Task details ▸
Word for word, write out all of the data below.
[[ Records to use open ]]
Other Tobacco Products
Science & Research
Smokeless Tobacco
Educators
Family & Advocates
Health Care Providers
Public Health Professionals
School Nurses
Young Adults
[[ Records to use closed ]]
Problem solution ▸
Other Tobacco Products
Science & Research
Smokeless Tobacco
Educators
Family & Advocates
Health Care Providers
Public Health Professionals
School Nurses
Young Adults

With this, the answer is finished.